**Passage provided**.
◇ ◇ ◇ ◇ ◇

Reciprocal changes were observed in the abundance of SERCA2 mRNA. As seen in Figure 2, SERCA2 mRNA levels in TG + vehicle were 56 ± 16% of those values from WT + vehicle (p < 0.05; Fig. 2B). This effect of TG expression per se on ventricular SERCA2 abundance was reported previously (Lewis et al, 2000). HAART treatment further reduced SERCA2 mRNA abundance in the TG animals to 43 ± 7% of the level observed in untreated, WT animals.
In the HAART 10-day treatment experiment, similar alterations in ANF mRNA abundance (a sensitive index of cardiac molecular changes) were observed in the TG + HAART cohort; however, there were no significant differences in SERCA2 mRNA expression among the different cohorts (data not shown).
Plasma LA
Plasma LA was determined in all cohorts in both the 35-day and 10-day protocols. After 35 days (Fig. 3), samples from the TG + HAART cohort revealed strikingly elevated plasma LA (8.5 ± 2.0 mm) compared with values from WT + HAART (3.0 ± 0.4 mm), TG + vehicle (1.6 ± 0.5 mm), and WT + vehicle (2.7 ± 0.5 mm). The difference was significant for the TG + HAART cohort compared with the others (p < 0.001). No differences in mean plasma LA values were found in samples from the 10-day HAART protocol (Table 3). Mean plasma LA values ranged from 1.3 to 4.0 mm after the 10-day treatment.
Histogram of plasma lactate levels in TG and WT mice treated with HAART or vehicle for 35 days. Plasma lactate levels were determined colorimetrically in all cohorts. Samples from the TG + HAART cohort reveal elevated plasma lactate (mean = 8.5 ± 2.0 mm; n = 8) compared with values from the WT + HAART cohort (3.0 ± 0.4 mm; n = 12), the TG + vehicle cohort (1.6 ± 0.5 mm; n = 4), and the WT + vehicle cohort (2.7 ± 0.5 mm; n = 11). The difference is significant for each group compared with TG + HAART (p < 0.001).

◇ ◇ ◇ ◇ ◇

**Extracted data**.
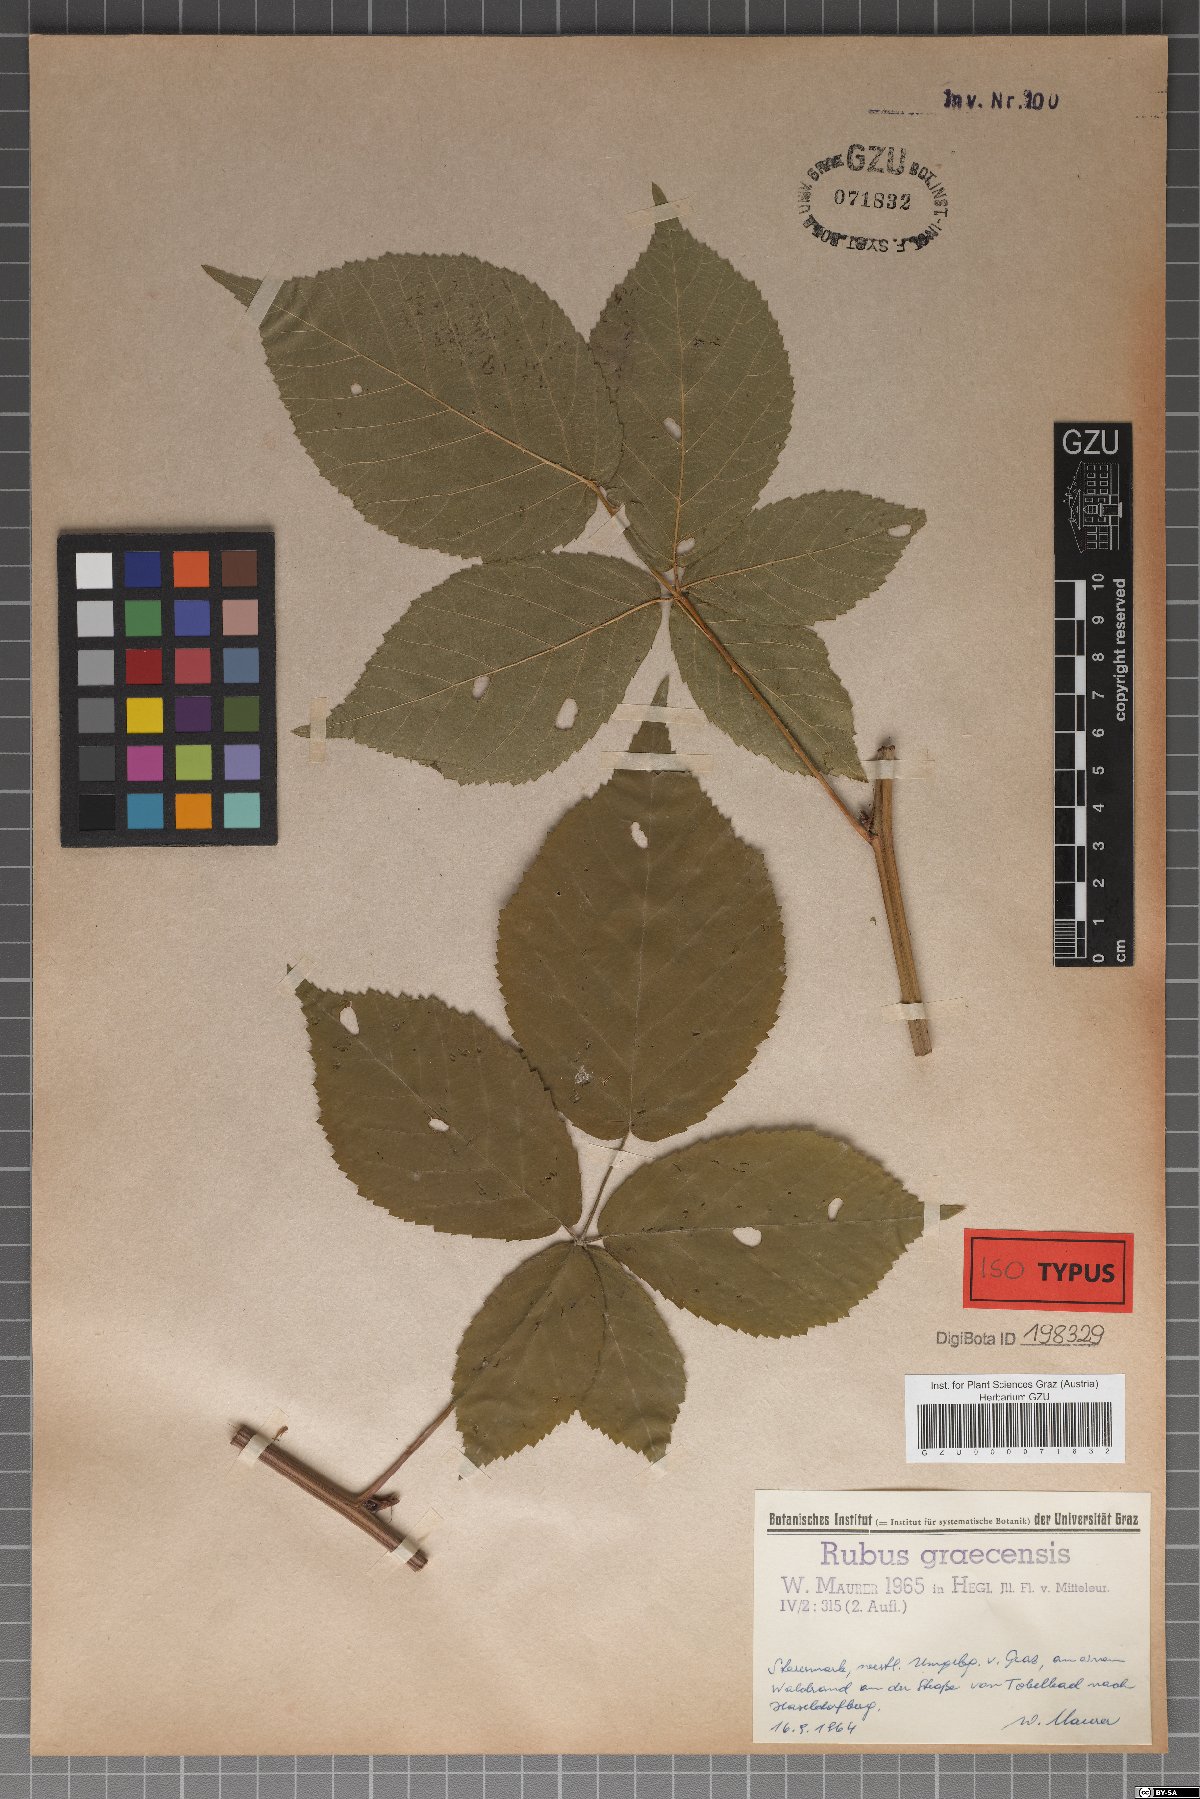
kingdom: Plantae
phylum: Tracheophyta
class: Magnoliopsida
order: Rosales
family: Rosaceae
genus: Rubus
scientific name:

◇ ◇ ◇ ◇ ◇

**Instructions**.
**A.** Answer these questions about the passage on HAART, SERCA2 mRNA, and plasma lactate in mice:
(i) What were SERCA2 mRNA levels in TG + vehicle as a percentage of those in WT + vehicle?
(ii) What range did mean plasma LA values fall within after the 10-day treatment?
(iii) How many animals were in the WT + HAART cohort in the plasma lactate histogram?
**B.** Repeat part of the passage on HAART, SERCA2 mRNA, and plasma lactate in mice without changing a word. Begin at the words "Reciprocal changes were" and stop after "(data not shown).".
**C.** Pick up the passage on HAART, SERCA2 mRNA, and plasma lactate in mice after its last sentence and continue it.

**Results**.
**A.**
(i) 56 ± 16%
(ii) 1.3 to 4.0 mm
(iii) 12

**B.**
Reciprocal changes were observed in the abundance of SERCA2 mRNA. As seen in Figure 2, SERCA2 mRNA levels in TG + vehicle were 56 ± 16% of those values from WT + vehicle (p < 0.05; Fig. 2B). This effect of TG expression per se on ventricular SERCA2 abundance was reported previously (Lewis et al, 2000). HAART treatment further reduced SERCA2 mRNA abundance in the TG animals to 43 ± 7% of the level observed in untreated, WT animals.
In the HAART 10-day treatment experiment, similar alterations in ANF mRNA abundance (a sensitive index of cardiac molecular changes) were observed in the TG + HAART cohort; however, there were no significant differences in SERCA2 mRNA expression among the different cohorts (data not shown).

**C.**
Histopathologic Changes
Samples taken from the 35-day experiment revealed differences in the microscopic structure of the myocardium. Samples from the TG + HAART cohort at 35 days exhibited numerous cardiac myocytes with granular cytoplasm (Fig. 4) compared with the samples from the other cohorts at 35 days. Neither interstitial inflammation nor fibrosis was found.
Histopathologic changes and semiquantitative analysis of myocyte granularity in myocardial sections. Cross-sectional slices of myocardium from WT + vehicle (upper left), WT + HAART (lower left), TG + vehicle (upper right), and TG + HAART (lower right) were taken, processed, and examined histopathologically by a reviewer blinded to treatment or TG status. WT + vehicle (upper left) reveals characteristic features of cardiac myocytes. WT + HAART and TG + vehicle are essentially indistinguishable from WT + vehicle. In contrast, cardiac myocyte granularity is increased in TG + HAART (lower right). Original magnification, ×400 each; Masson Trichrome.
Semiquantitative analysis of cardiac myocyte granularity was performed on scored samples (Fig. 5). Cytoplasmic granularity was a reliable marker of cardiac pathologic change in the TG + HAART cohort (p < 0.05). This morphologic feature correlated with biochemical, molecular, and echocardiographic findings in the TG + HAART cohort treated for 35 days (above). Microscopic sections from the 10-day HAART treatment cohorts revealed no differences in granularity of cardiac myocytes (data not shown).
Histogram of semiquantitative analysis of myocyte cytoplasmic granularity after 35-day treatment. Using a blinded review of slides from each of the cohorts, myocyte cytoplasmic granularity was analyzed. Myocyte cytoplasmic granularity is significantly higher in the TG + HAART cohort than in any other (p < 0.05).
Transmission Electron Microscopy
Ultrastructural changes in cardiac myocytes were determined in the 35-day experiment. Ultrastructural findings paralleled and supported the histopathologic studies. Mitochondria were damaged in cardiac myocytes in the TG + HAART cohort. Pathologic features included mitochondrial swelling and fragmentation of cristae (Fig. 6).
Ultrastructural changes in cardiac myocytes. LV myocardial samples were processed from WT + vehicle (upper left), WT + HAART (lower left), TG + vehicle (upper right), and TG + HAART (lower right) in the 35-day protocol. In TG + HAART, significant mitochondrial structural damage is found. Changes include cristae dissolution and disruption. Magnification, ×14,000 for each.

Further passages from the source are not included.